(Stored data entries)
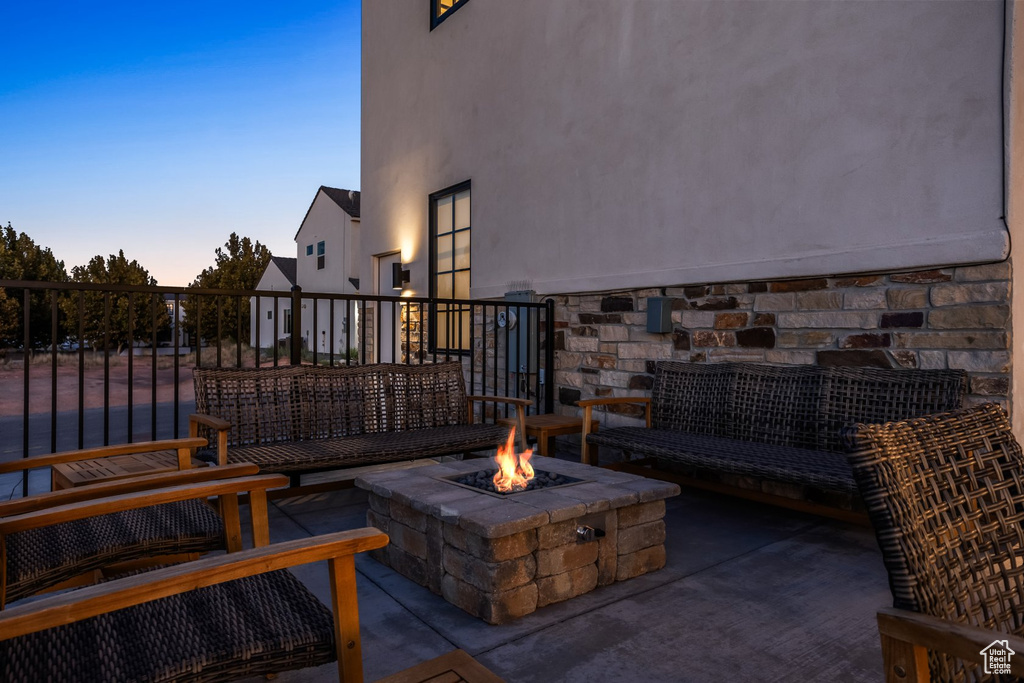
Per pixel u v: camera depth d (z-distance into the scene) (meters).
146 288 2.98
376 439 3.22
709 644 1.79
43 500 1.44
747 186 3.56
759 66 3.49
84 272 30.69
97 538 1.58
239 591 1.32
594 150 4.57
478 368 5.88
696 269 3.81
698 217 3.83
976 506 0.95
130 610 1.22
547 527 2.04
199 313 3.13
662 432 3.54
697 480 3.35
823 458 2.78
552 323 4.95
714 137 3.74
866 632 1.87
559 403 4.92
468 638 1.83
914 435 0.93
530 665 1.67
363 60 7.86
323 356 17.98
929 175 2.80
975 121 2.65
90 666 1.01
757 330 3.52
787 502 2.94
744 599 2.10
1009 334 2.57
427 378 3.71
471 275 5.92
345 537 1.16
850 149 3.09
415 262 6.84
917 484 0.88
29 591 1.38
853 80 3.08
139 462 2.56
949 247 2.70
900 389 2.82
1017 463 1.04
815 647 1.77
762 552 2.58
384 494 2.33
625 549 2.27
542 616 1.97
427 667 1.12
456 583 2.05
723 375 3.51
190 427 2.82
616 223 4.40
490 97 5.65
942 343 2.78
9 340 20.81
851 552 2.58
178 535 1.63
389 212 7.32
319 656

→ **Problem requirements**:
In the entries above, find the line containing "747 186 3.56". Set down that line and every line after it through the last one, exactly and alone.

→ **Task result**:
747 186 3.56
759 66 3.49
84 272 30.69
97 538 1.58
239 591 1.32
594 150 4.57
478 368 5.88
696 269 3.81
698 217 3.83
976 506 0.95
130 610 1.22
547 527 2.04
199 313 3.13
662 432 3.54
697 480 3.35
823 458 2.78
552 323 4.95
714 137 3.74
866 632 1.87
559 403 4.92
468 638 1.83
914 435 0.93
530 665 1.67
363 60 7.86
323 356 17.98
929 175 2.80
975 121 2.65
90 666 1.01
757 330 3.52
787 502 2.94
744 599 2.10
1009 334 2.57
427 378 3.71
471 275 5.92
345 537 1.16
850 149 3.09
415 262 6.84
917 484 0.88
29 591 1.38
853 80 3.08
139 462 2.56
949 247 2.70
900 389 2.82
1017 463 1.04
815 647 1.77
762 552 2.58
384 494 2.33
625 549 2.27
542 616 1.97
427 667 1.12
456 583 2.05
723 375 3.51
190 427 2.82
616 223 4.40
490 97 5.65
942 343 2.78
9 340 20.81
851 552 2.58
178 535 1.63
389 212 7.32
319 656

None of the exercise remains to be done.